In Stergiou v Apache Canada Ltd., the complainant settled her complaint with the company, received settlement funds, and signed a release. She later filed a human rights complaint based on rumours she heard about herself and a former co-worker. The complainant was given an opportunity to seek independent legal advice and new the that the release was important. She testified that she read the release and signed it, but at the time did not really understand it.

The AHRC found the release valid and enforceable:

[21]      On the facts presented by Ms. Stergiou, she was meeting her monthly financial obligations; there is no basis for setting aside the Release for any reasons of dire financial circumstances. Ms. Stergiou was unwilling to pay a $150 fee for advice about whether the $14,000 payment offered her was appropriate in the circumstances. She testified she was unwilling to meet with or pursue legal advice if there was a fee to be charged. In the circumstances, I do not accept that Ms. Stergiou did not have the opportunity to obtain independent legal advice. She had three pages setting out the names of lawyers from which she could have chosen one. Especially in the face of a $14,000 payment, a fee of $150 is not a reasonable basis upon which Ms. Stergiou can now say she was not given an opportunity to obtain independent legal advice. I reject this argument.

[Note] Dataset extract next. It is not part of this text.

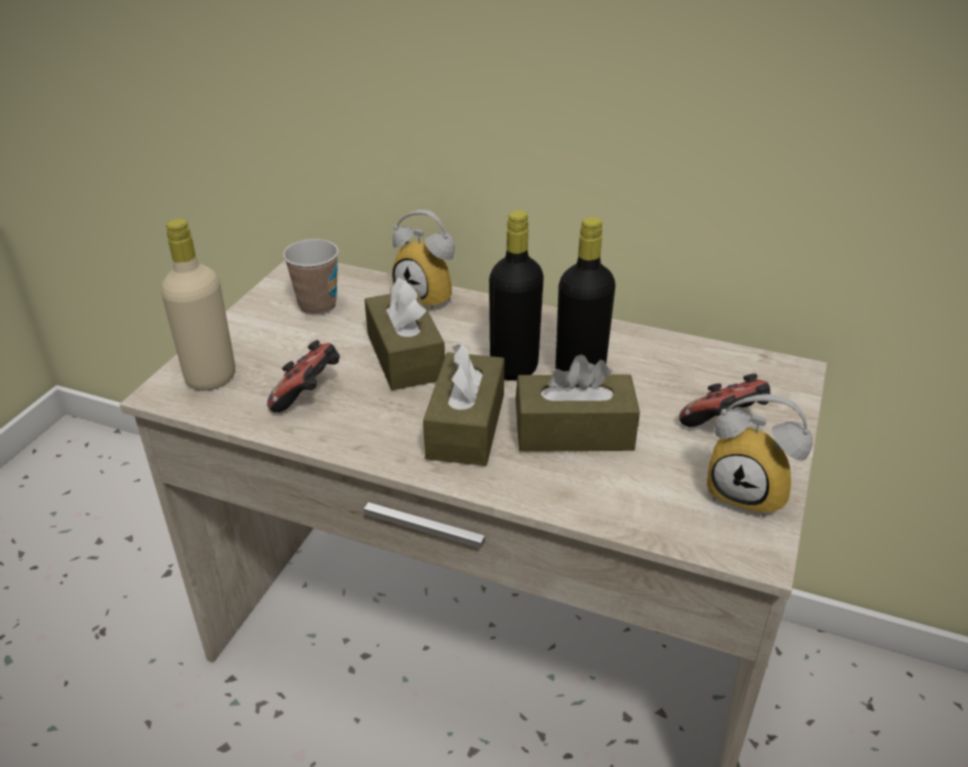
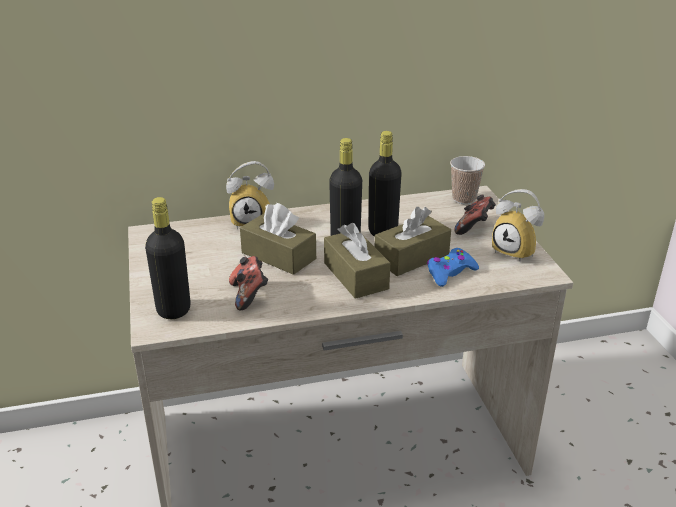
camera: 35 degrees left, 5 degrees down
beige bottle [161,219,235,391] -> black bottle [145,197,191,319]
cup [283,239,339,315] -> cup moved to [450,156,485,204]
alarm clock [707,394,813,518] -> alarm clock turned 45 degrees clockwise [492,189,544,262]
none -> blue game controller [427,248,479,287]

[22]      Ms. Stergiou was given seven days to review and return the signed Release. Even where there is a holiday weekend, a week is typically sufficient time to review a Release and obtain independent legal advice. Where, as here, the complainant returned the signed Release five days prior to the deadline, it is not open to now say she did not have enough time to consider her options. There has been no evidence presented of any undue pressure applied by Apache to Ms. Stergiou. The timeline allowed for signing the Release seriously undermines this argument.

[23]      Based on Ms. Dexter and Ms. Stergiou’s testimony, I accept that she was upset by her termination of employment, but there is no evidence that she was upset to the point of being unable to competently make decisions. She was able to attend interviews and apply for positions. The upset does not approach mental incapacity. I find it is accurately characterized as stress and unhappiness, which do not ground invalidity.

[24]      There was no evidence of duress, or unreasonable requests made of Ms. Stergiou by Apache. Ms. Dexter appropriately stopped Ms. Stergiou from signing the Release during the termination meeting and recommended she take time to review the documents.